--- Document text ---
We will use Triton's HTTP client and its utility functions to send a request to `localhost:8000`, where the server is listening. We are sending text as binary data for input and receiving an array that we decode with numpy as output. Check out the code in `model_repository/pipeline/1/model.py` to understand how the input data is decoded and the output data returned, and check out more Triton Python backend [docs](https://github.com/triton-inference-server/python_backend) and [examples](https://github.com/triton-inference-server/python_backend/tree/main/examples) to understand how to handle other data types.

In [None]:
client = httpclient.InferenceServerClient(url="localhost:8000")

In [None]:
import random
import json

prompt = """
photo of <<TOK>> pencil sketch, young and handsome, face front, centered
"""

negative_prompt = """
ugly, tiling, poorly drawn hands, poorly drawn feet, poorly drawn face, out of frame, extra limbs, disfigured, deformed, body out of frame, blurry, bad anatomy, blurred, 
watermark, grainy, signature, cut off, draft, amateur, multiple, gross, weird, uneven, furnishing, decorating, decoration, furniture, text, poor, low, basic, worst, juvenile, 
unprofessional, failure, crayon, oil, label, thousand hands
"""

seed = random.randint(1, 1000000000)
gen_args = json.dumps(dict(num_inference_steps=50, guidance_scale=7, seed=seed))

--- Tasks to carry out ---
1. According to the Triton client excerpt, at what address is the server listening?
2. Write the next part of the Triton client excerpt, picking up after its final line.
The lines that come after this point are separate material and are not part of the Triton client excerpt.

--- Dataset excerpt ---
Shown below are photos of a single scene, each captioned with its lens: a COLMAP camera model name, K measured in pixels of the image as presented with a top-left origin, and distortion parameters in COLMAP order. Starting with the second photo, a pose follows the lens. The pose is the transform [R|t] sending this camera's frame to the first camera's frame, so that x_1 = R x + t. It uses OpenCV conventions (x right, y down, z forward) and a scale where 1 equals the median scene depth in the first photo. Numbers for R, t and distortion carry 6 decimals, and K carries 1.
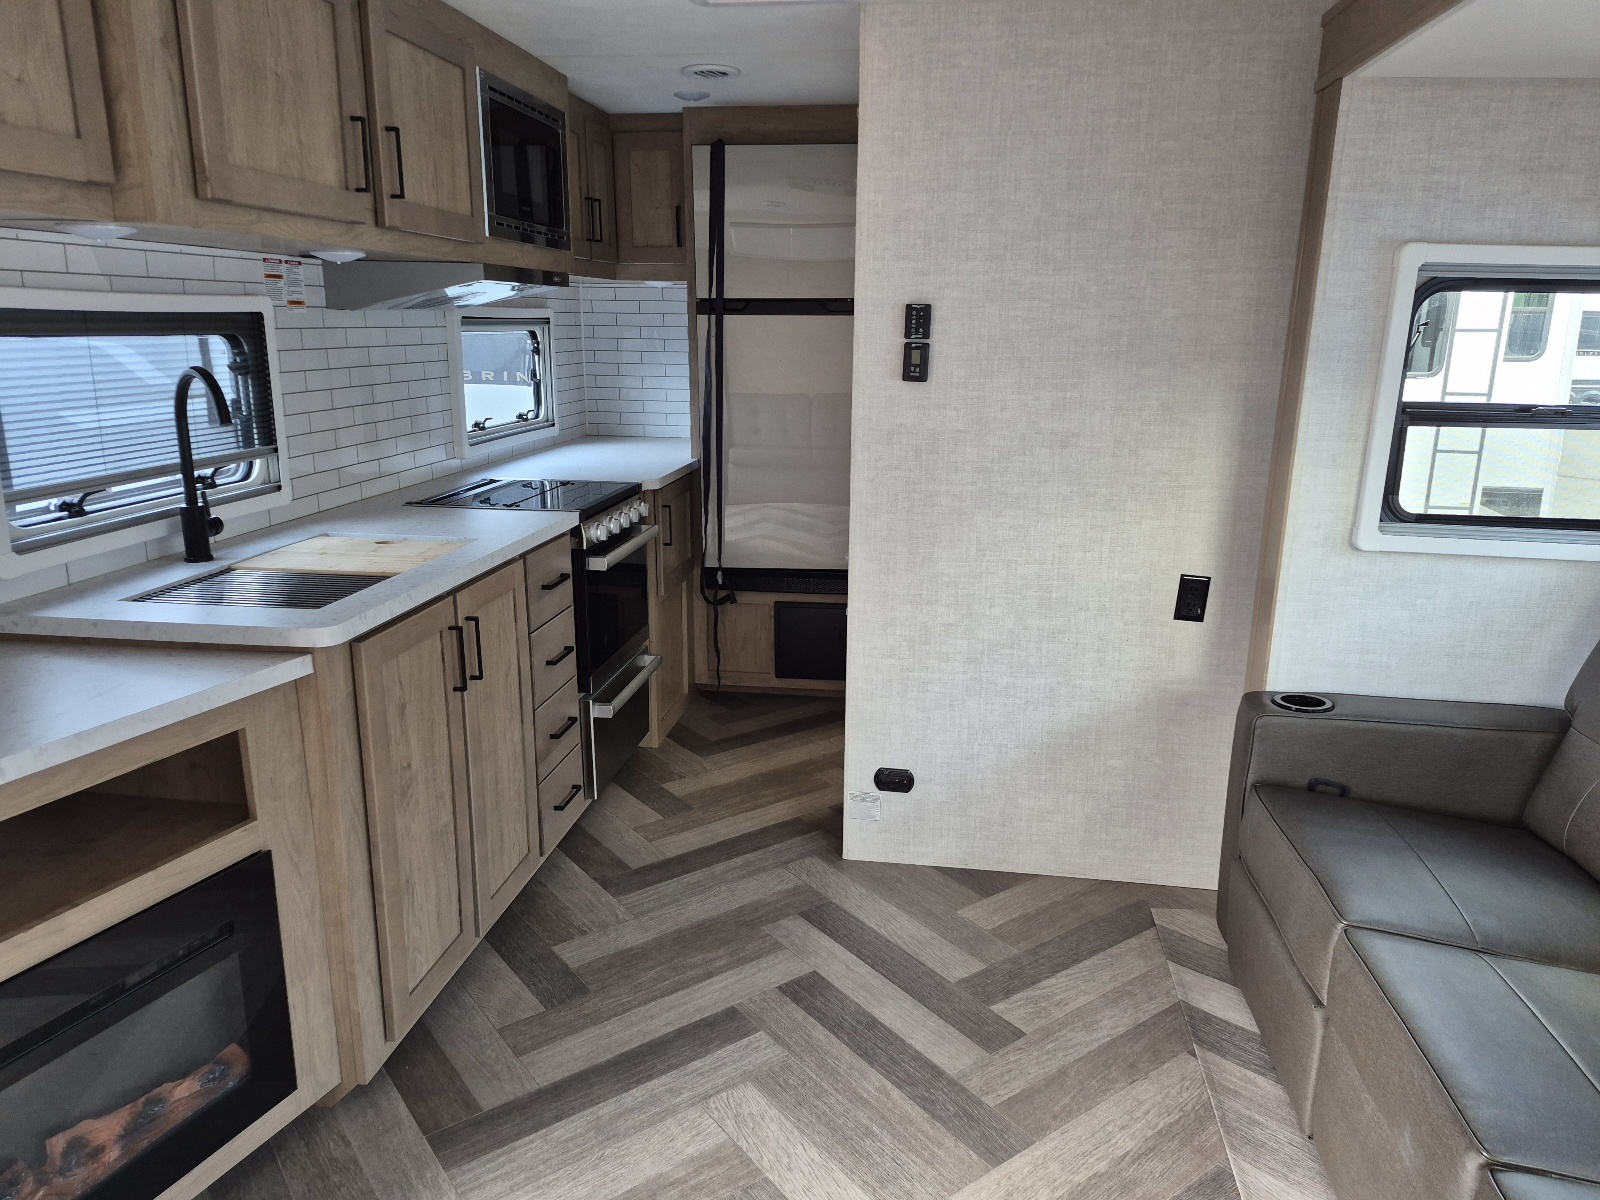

--- Task-by-task answers ---
1. `localhost:8000`

2.
input_dict = dict(prompt = prompt,
              negative_prompt = negative_prompt,
              gen_args = gen_args)
inputs = []
for name, data in input_dict.items():
    
    obj = np.array([data], dtype="object").reshape((-1, 1))

    i = httpclient.InferInput(name, obj.shape, np_to_triton_dtype(obj.dtype))
    i.set_data_from_numpy(obj)
    inputs.append(i)

output_img = httpclient.InferRequestedOutput("generated_image")

In [None]:
target_model = "james"

In [None]:
start = time.time()
query_response = client.infer(model_name=target_model, inputs=inputs, outputs=[output_img])

print(f"took {time.time()-start} seconds")

image = query_response.as_numpy("generated_image")

test = np.squeeze(image).tolist()
Image.open(BytesIO(base64.b64decode(test)))

To check if neuron is being used: run `neuron-top` command on the instance.

(Note: Device Memory  should be non-zero)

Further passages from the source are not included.